_Stored data:_

<<<<

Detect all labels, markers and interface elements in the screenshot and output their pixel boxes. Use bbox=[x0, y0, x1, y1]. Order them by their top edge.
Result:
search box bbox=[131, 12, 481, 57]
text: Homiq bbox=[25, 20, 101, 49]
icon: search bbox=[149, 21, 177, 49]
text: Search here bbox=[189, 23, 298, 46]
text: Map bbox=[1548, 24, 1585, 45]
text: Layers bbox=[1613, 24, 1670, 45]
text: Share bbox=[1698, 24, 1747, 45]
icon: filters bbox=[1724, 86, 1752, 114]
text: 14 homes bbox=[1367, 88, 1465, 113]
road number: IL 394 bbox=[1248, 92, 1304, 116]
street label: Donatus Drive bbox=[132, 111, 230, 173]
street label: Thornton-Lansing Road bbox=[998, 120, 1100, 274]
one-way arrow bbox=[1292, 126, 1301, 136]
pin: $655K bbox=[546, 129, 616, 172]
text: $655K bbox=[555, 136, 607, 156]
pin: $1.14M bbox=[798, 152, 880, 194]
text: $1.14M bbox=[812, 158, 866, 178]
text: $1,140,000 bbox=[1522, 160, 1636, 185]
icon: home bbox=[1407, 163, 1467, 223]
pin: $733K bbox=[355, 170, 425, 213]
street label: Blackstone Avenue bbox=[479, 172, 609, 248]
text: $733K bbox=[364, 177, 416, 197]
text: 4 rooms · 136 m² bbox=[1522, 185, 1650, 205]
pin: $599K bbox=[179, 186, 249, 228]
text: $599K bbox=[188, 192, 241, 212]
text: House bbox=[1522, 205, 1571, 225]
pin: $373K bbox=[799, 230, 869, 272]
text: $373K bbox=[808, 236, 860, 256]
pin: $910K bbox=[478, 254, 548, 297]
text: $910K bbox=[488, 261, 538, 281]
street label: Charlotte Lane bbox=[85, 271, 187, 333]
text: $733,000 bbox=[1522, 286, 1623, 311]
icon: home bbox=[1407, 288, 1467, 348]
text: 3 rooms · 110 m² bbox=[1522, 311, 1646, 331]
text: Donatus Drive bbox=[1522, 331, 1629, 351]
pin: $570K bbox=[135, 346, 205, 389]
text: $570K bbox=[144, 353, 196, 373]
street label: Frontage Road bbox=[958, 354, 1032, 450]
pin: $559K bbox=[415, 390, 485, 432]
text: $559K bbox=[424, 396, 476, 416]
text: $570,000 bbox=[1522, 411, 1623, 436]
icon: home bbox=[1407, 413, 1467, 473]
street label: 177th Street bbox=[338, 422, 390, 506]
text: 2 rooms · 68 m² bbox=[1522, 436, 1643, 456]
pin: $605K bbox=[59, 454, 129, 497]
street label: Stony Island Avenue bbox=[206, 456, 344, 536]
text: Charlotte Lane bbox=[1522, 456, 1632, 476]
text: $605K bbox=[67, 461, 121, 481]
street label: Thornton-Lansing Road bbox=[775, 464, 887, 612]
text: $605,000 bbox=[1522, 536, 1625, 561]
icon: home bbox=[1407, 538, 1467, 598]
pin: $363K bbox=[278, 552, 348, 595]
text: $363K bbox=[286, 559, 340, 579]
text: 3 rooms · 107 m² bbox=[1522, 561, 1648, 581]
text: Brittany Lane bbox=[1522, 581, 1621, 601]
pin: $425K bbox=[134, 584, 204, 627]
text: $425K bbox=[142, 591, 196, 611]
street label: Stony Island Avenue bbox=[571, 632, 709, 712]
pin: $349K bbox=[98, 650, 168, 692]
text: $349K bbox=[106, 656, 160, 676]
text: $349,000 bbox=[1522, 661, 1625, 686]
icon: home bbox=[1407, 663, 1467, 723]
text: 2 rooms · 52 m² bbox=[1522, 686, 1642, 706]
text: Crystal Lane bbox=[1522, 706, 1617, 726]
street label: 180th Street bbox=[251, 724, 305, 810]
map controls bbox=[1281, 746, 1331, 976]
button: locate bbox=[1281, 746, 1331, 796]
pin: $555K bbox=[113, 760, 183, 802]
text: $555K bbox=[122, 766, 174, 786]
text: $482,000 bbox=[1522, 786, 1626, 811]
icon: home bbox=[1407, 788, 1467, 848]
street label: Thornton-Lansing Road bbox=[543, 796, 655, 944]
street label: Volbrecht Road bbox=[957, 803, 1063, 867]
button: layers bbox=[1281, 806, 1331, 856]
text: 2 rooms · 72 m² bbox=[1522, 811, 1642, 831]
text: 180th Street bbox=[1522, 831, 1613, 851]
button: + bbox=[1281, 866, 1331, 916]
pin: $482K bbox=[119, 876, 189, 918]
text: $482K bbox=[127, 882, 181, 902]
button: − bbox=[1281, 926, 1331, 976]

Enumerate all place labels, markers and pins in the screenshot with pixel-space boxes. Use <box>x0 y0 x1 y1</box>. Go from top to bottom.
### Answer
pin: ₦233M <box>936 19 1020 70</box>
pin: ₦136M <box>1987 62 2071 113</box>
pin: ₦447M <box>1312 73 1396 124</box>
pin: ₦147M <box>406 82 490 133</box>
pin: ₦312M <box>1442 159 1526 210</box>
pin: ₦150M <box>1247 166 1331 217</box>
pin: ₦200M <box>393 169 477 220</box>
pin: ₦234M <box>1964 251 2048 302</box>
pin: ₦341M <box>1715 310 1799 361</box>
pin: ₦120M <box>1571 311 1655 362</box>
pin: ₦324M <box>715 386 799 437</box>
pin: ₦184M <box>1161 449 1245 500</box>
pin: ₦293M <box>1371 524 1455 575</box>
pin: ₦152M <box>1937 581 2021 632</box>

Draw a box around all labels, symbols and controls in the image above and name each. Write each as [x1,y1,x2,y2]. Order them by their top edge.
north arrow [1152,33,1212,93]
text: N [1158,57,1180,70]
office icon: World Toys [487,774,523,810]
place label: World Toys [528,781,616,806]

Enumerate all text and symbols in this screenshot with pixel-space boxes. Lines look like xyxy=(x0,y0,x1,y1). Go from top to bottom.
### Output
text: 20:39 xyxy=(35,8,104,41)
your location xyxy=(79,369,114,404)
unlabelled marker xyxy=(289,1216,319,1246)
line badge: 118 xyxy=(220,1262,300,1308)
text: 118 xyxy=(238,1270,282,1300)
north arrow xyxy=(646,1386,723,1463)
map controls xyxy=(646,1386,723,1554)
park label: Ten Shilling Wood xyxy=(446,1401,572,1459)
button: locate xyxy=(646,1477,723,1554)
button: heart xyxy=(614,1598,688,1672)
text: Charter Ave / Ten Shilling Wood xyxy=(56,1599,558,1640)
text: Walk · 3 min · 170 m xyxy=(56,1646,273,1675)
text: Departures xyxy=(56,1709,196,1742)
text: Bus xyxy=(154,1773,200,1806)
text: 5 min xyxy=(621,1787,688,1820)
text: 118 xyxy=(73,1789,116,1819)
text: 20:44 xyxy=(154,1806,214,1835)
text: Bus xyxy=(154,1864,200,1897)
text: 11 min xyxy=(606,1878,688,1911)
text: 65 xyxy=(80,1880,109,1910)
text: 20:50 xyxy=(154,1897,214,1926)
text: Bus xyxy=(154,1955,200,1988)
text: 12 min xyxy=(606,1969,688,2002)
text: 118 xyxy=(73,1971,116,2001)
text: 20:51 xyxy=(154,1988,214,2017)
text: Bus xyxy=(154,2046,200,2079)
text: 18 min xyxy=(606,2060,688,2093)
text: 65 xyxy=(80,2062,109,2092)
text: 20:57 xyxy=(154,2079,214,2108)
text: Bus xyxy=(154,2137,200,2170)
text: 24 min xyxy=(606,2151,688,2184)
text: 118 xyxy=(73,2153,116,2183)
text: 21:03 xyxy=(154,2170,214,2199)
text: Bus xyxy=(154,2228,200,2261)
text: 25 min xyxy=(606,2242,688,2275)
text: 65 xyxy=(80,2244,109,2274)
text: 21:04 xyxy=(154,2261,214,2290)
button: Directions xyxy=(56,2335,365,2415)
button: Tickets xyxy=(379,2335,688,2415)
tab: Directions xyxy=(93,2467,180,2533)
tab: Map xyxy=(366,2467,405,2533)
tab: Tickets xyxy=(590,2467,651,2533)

>>>>

The result should be every line that contains "screenshot", copied from the entries.

Detect all labels, markers and interface elements in the screenshot and output their pixel boxes. Use bbox=[x0, y0, x1, y1]. Order them by their top edge.
Enumerate all place labels, markers and pins in the screenshot with pixel-space boxes. Use <box>x0 y0 x1 y1</box>. Go from top to bottom.
Enumerate all text and symbols in this screenshot with pixel-space boxes. Lines look like xyxy=(x0,y0,x1,y1). Go from top to bottom.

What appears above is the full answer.